If you’re unsure about a certain method, or if you’d like to see what kind
of horror the compiler makes using it, then load the binary (which
can be found in the Source and Binaries
section) in a tool such as IDA Pro [2].

Note that in the examples below, we will be using MSVC. This means that,
when porting the examples to GCC, any inline assembly will have to be
rewritten.

Method I: Inserting Garbage

The first method which we will investigate is the following. Instead of
calling the original function directly, we insert some garbage code around
the function call.

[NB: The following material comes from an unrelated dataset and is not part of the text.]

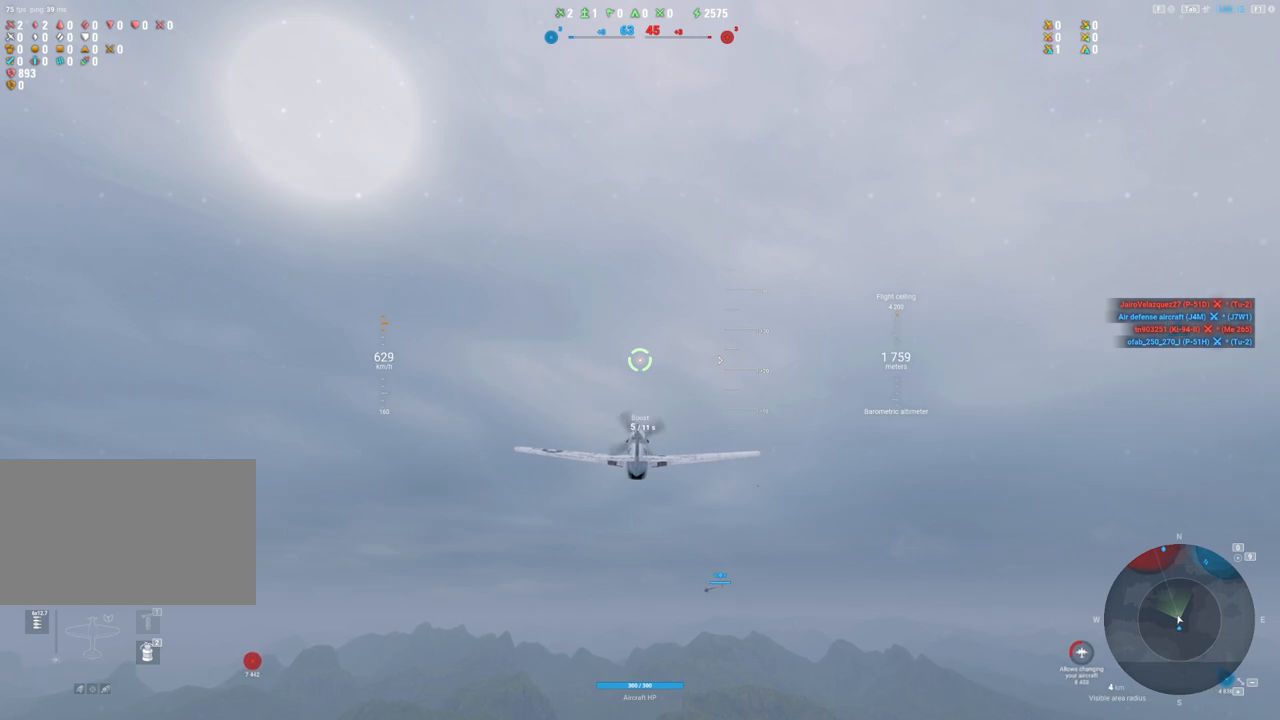
{"keys": ["shift"], "mouse": [], "mouse_move": "still", "events": []}
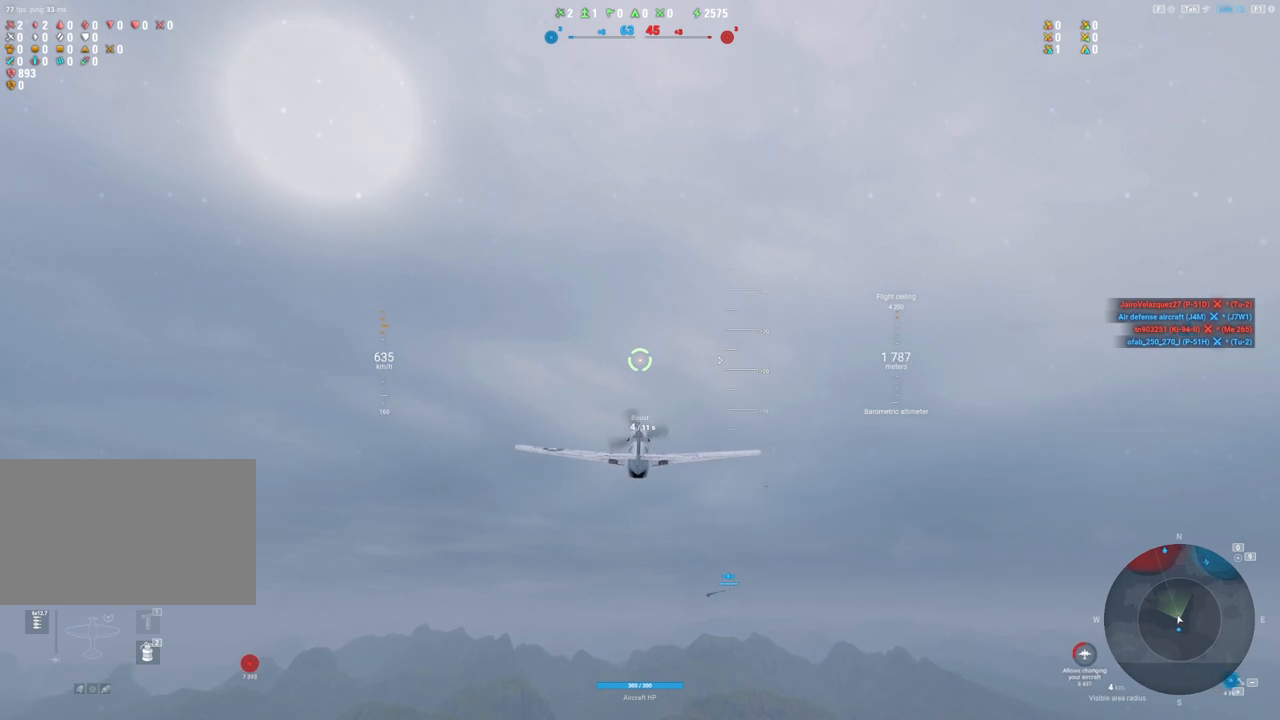
{"keys": ["shift"], "mouse": [], "mouse_move": "still", "events": []}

This is a well-known technique used in so-called
polymorphic viruses. Let’s take a look at the following example.

int foo(int a, int b)
{
    return a + b;
}
FORCEDINLINE int foo_obfuscated(int a, int b)
{
    __asm {
        jmp short lbl
        _emit 0xb8
        lbl:
    }
    int ret = foo(a, b);
    __asm {
        jmp short lbl2
        _emit 0xb8
        lbl2:
    }
    return ret;
}
#define foo foo_obfuscated
int main(void)
{
    printf("foo(2, 3): %d\n", foo(2, 3));
}

In this example we surrounded the call to foo with some garbage
code. The short jump is a simple jump which tells the CPU to step over the
emitted byte (an emitted byte is placed directly into the binary.) The
emitted byte is the first byte for the “mov eax, imm32″ instruction. In
other words, if a disassembler disassembles the 0xb8 byte, it will take
the following four bytes as well (as they are required as the immediate
operand.)

From there the rest of the disassembly will be corrupted,
because the disassembler processed five bytes for the 0xb8 byte, while we
inserted only one byte. The first four bytes of the following
instruction(s) have been processed as part of the mov instruction,
instead of the original instructions they were meant to be.
This is an easy trick and therefore it’s also easy to ignore it when
disassembling, however, in combination with other tricks it can be quite
annoying.

Method II: Parameter Shuffling

In this technique we will redirect execution to an obfuscation helper
function, which we will give a few extra parameters (these are generated
in the inlined function.) The inlined function will call the obfuscation
helper function, which is not inlined. Together the obfuscation and
obfuscation helper functions do some stuff that is not even remotely
useful, such as allocating and freeing heap objects. From the helper
function it will call the original function. Without further ado, let’s
dive into some example code.

int foo(int a, int b)
{
    return a + b;
}
int foo_obfuscated_helper(void *mem, int b, int size, int a)
{
    free(mem);
    return foo(a, b);
}
FORCEDINLINE int foo_obfuscated(int a, int b)
{
    return foo_obfuscated_helper(malloc(42), b, 42, a);
}
#define foo foo_obfuscated
int main(void)
{
    printf("foo(2, 3): %d\n", foo(2, 3));
}

The example code presented above does nothing more (useful) than the
original function, however, we’ve managed to add useless heap routines,
an unused parameter and we’ve shuffled the a and b
parameters, which is really annoying.

Method III: Encrypting Object Context

It is not quite uncommon to implement a simple stand-alone library in C
which will only be accessible using a simple API. Take for example a
simple memory manager, a wrapper around reading and/or writing of files,
etc. In the following example we’ll demonstrate encryption of the
context variabele of a memory manager, that is, the context is encrypted
and decrypted for every function call regarding this particular API.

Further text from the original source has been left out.